= TEKS SUMBER =
►

Waktu yang sebenarnya tidak ada serta perasaan yang tidak tahu dimana letaknya

 Entah karena alasan apa, saya harus menulis lebih banyak dan lebih jujur dari biasanya. saya sudah lama tidak suka berpura-pura, tapi saya juga kurang suka mengakui ketidakmampuan saya. tapi, saya sadar, dan saya belajar, bahwa ketidakmampuan adalah alasan untuk kita semakin mau belajar. mungkin karena itu, karena kesadaran itu, saya semakin sadar dan semakin mau belajar. bahwa kenyataannya, saya memang tidak bisa apa-apa. dan itu harus di akui jauh sebelum peradaban nanti menjadi baru. agar saya tidak begitu terkejut melihat diri saya nanti.

◄

= KUMPULAN DATA =
►

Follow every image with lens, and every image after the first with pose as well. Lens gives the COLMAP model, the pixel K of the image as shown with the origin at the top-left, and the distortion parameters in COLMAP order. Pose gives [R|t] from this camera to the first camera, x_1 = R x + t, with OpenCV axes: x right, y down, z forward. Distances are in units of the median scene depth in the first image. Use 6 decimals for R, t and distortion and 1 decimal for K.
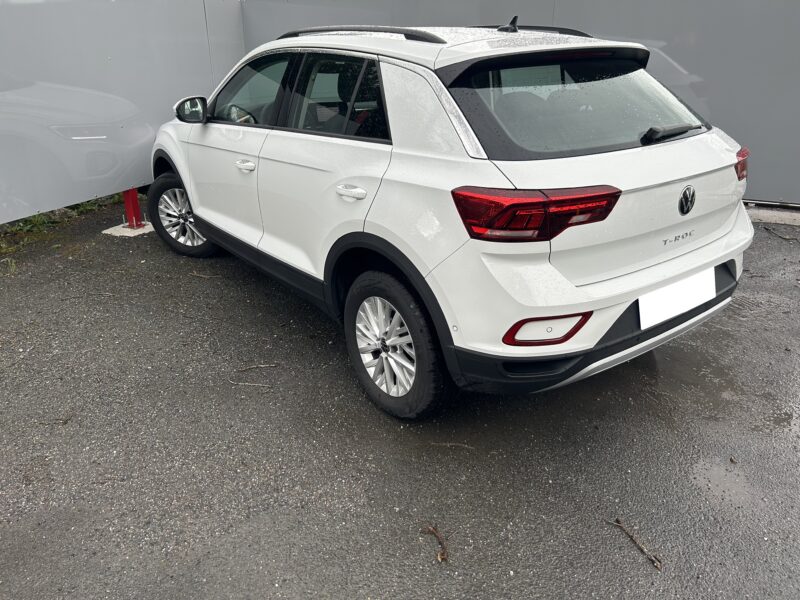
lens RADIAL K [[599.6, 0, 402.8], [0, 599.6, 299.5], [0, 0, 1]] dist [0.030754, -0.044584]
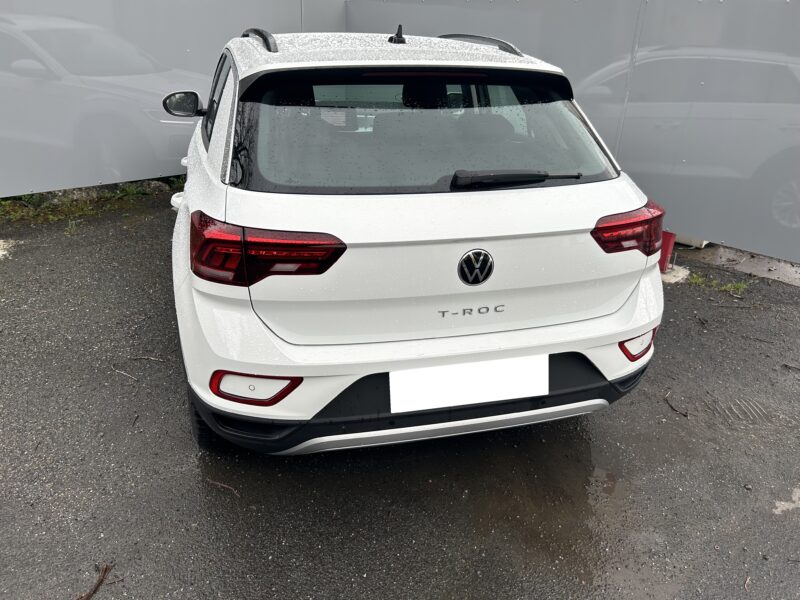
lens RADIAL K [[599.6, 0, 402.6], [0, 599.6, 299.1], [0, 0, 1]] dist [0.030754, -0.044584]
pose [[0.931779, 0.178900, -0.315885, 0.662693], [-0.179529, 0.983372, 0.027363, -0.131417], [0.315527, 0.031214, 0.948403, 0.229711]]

◄
►

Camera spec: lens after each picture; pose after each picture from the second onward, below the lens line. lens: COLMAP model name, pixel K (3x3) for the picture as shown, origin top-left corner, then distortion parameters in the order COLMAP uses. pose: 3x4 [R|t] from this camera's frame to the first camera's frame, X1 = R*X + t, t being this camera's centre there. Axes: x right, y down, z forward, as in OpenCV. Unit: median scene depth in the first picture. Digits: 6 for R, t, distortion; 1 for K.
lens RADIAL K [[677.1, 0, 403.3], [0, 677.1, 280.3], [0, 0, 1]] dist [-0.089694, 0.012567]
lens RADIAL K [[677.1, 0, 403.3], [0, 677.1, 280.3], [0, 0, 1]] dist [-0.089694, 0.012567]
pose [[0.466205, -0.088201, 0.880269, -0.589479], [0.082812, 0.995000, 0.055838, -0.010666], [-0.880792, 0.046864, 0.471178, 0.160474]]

◄
►

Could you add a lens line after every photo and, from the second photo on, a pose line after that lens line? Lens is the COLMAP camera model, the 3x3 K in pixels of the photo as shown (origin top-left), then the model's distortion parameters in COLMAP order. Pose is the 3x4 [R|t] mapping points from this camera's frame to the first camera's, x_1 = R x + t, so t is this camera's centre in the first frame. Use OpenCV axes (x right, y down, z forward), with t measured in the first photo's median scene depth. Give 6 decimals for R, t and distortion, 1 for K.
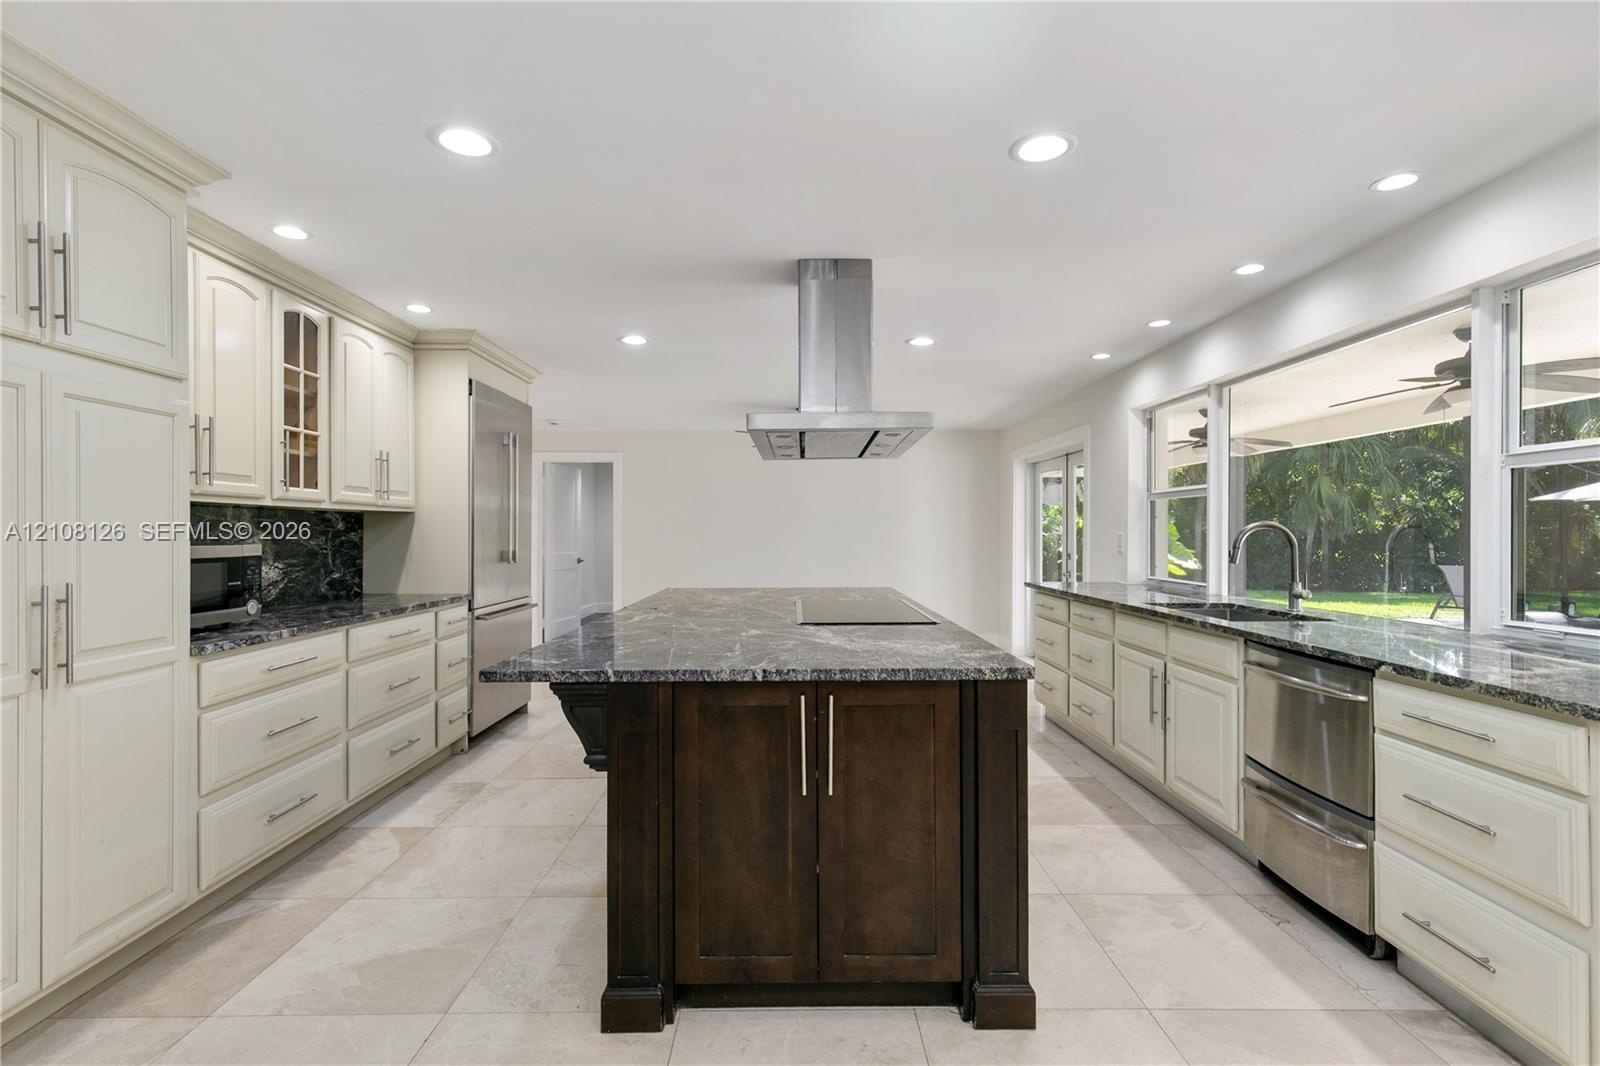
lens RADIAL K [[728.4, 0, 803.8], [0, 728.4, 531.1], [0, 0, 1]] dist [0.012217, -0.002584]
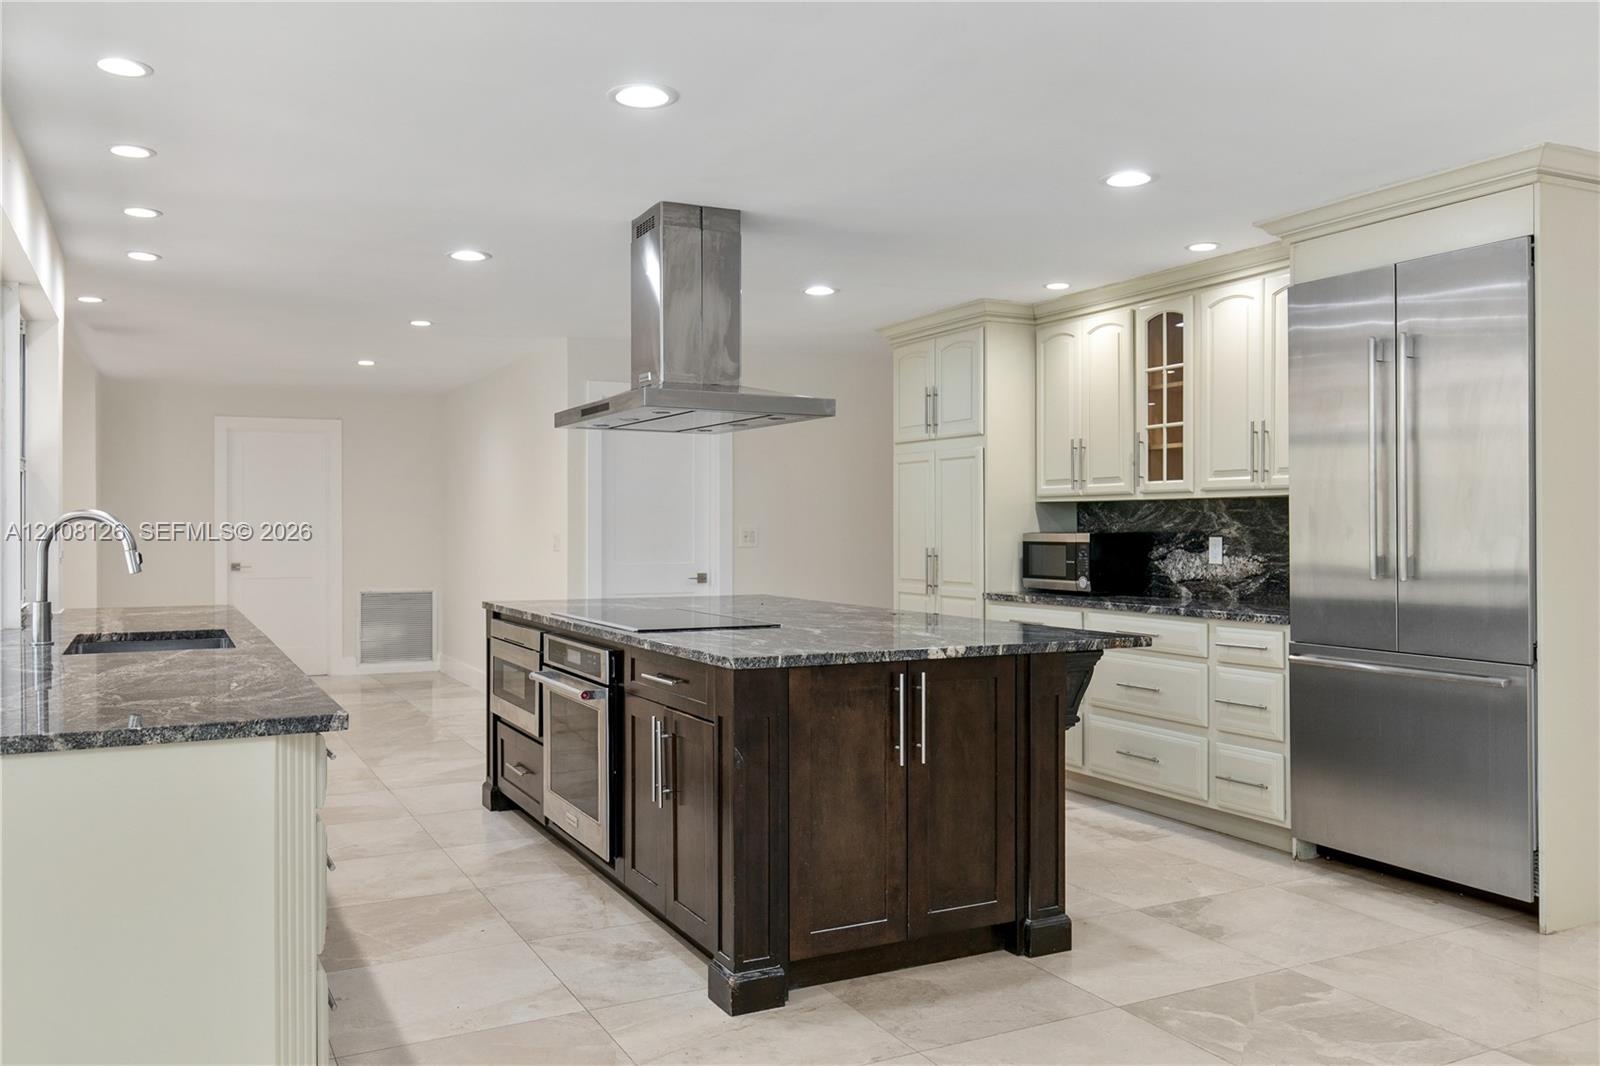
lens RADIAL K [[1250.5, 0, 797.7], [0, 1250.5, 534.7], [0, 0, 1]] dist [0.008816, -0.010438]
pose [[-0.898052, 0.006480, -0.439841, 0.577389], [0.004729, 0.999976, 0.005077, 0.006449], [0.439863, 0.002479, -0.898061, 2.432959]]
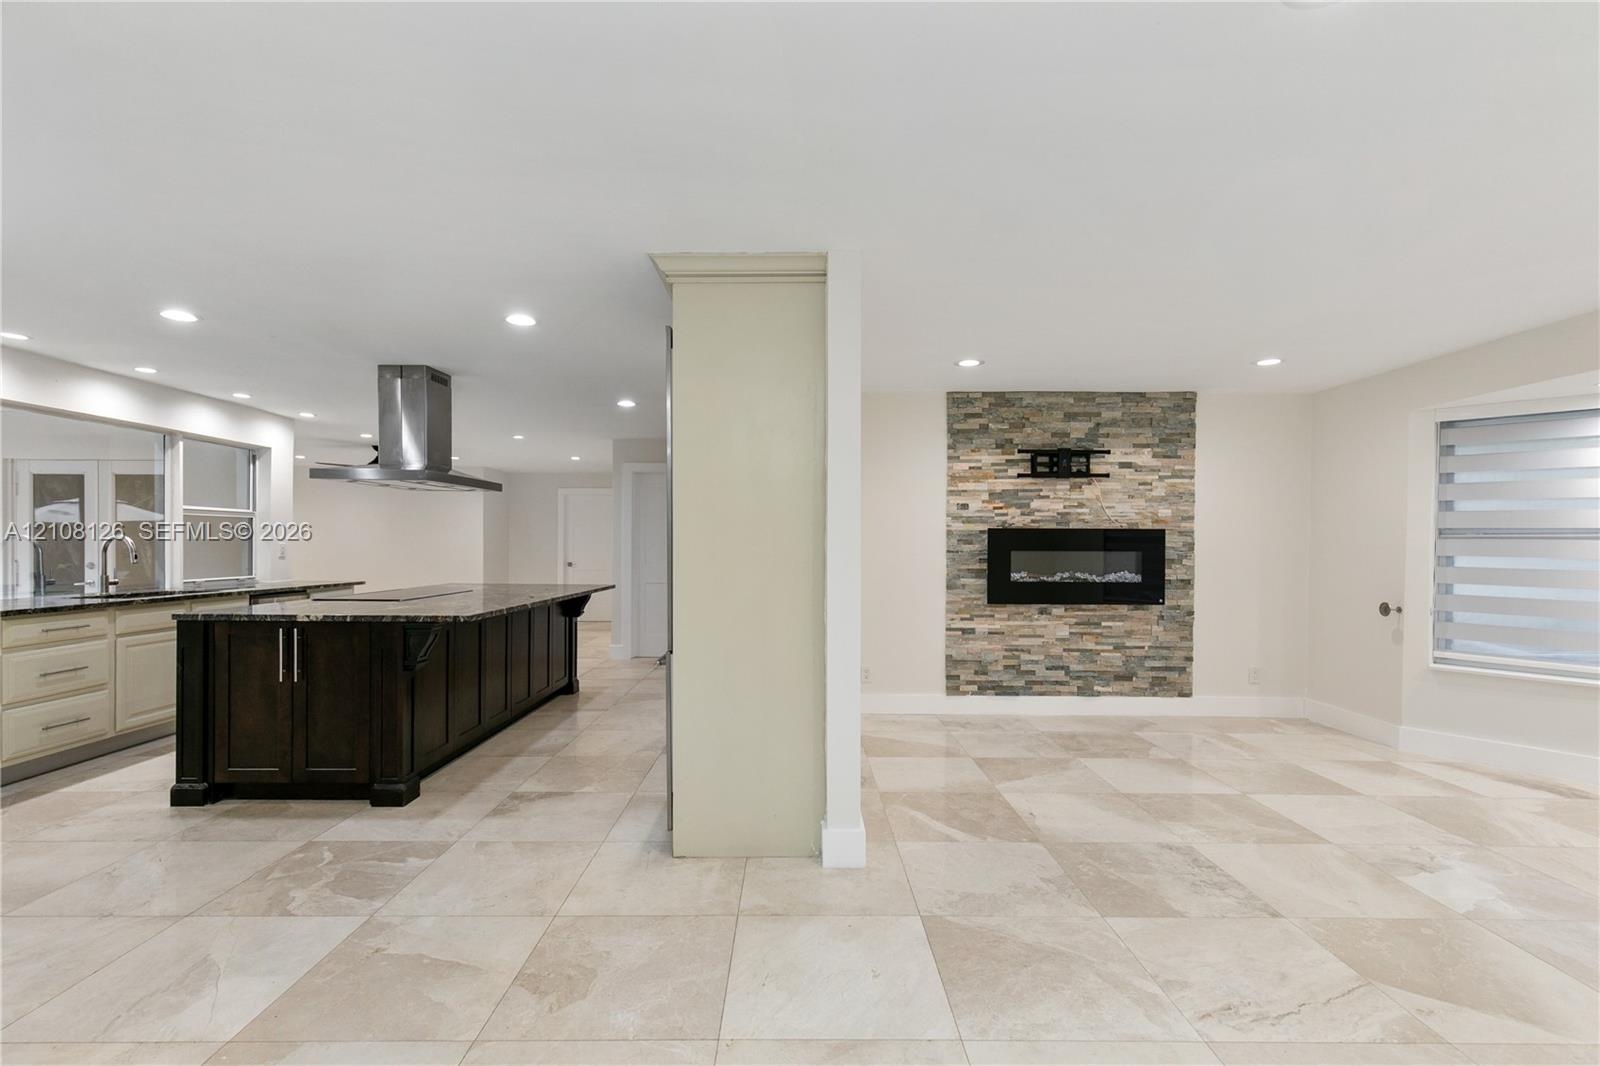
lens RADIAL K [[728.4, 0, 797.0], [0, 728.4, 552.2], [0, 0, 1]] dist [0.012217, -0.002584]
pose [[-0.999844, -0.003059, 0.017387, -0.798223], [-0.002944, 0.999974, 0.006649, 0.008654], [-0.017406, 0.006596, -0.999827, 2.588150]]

◄

= TUGAS YANG DIKERJAKAN =
1 - Apakah setiap pernyataan berikut sesuai dengan teks sumber: (a) penulis sudah lama tidak suka berpura-pura, (b) penulis senang mengakui ketidakmampuannya, (c) penulis memandang ketidakmampuan sebagai alasan untuk semakin mau belajar? Jawab ya atau tidak untuk masing-masing, sertakan kutipan kata-kata penentu dari teks sumber.
2 - Menurut teks sumber, untuk apa ketidakmampuan itu harus diakui jauh sebelum peradaban menjadi baru?
Entri-entri di atas tidak diperlukan.

= JAWABAN TIAP TUGAS =
1 -
(a) Ya: "saya sudah lama tidak suka berpura-pura"
(b) Tidak: "saya juga kurang suka mengakui ketidakmampuan saya"
(c) Ya: "ketidakmampuan adalah alasan untuk kita semakin mau belajar"

2 - Agar penulis tidak begitu terkejut melihat dirinya nanti.